#### Exercise
Would you reproduce exactly the lines below from the one holding "hfov_deg: 102.1" through the one holding "focal_mm: 2.22", inclusive, and no others?

#### Data entries
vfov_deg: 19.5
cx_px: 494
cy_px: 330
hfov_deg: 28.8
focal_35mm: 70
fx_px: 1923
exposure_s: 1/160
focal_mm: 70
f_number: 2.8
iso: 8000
==
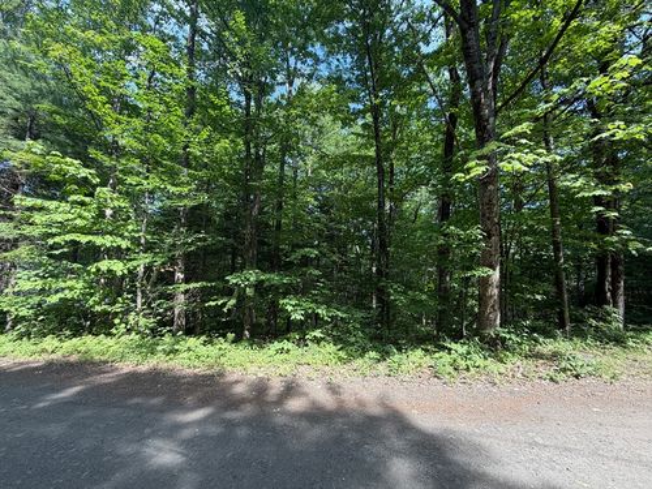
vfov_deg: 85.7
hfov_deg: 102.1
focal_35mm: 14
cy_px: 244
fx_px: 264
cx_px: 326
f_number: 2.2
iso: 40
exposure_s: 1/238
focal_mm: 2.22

#### Task output
hfov_deg: 102.1
focal_35mm: 14
cy_px: 244
fx_px: 264
cx_px: 326
f_number: 2.2
iso: 40
exposure_s: 1/238
focal_mm: 2.22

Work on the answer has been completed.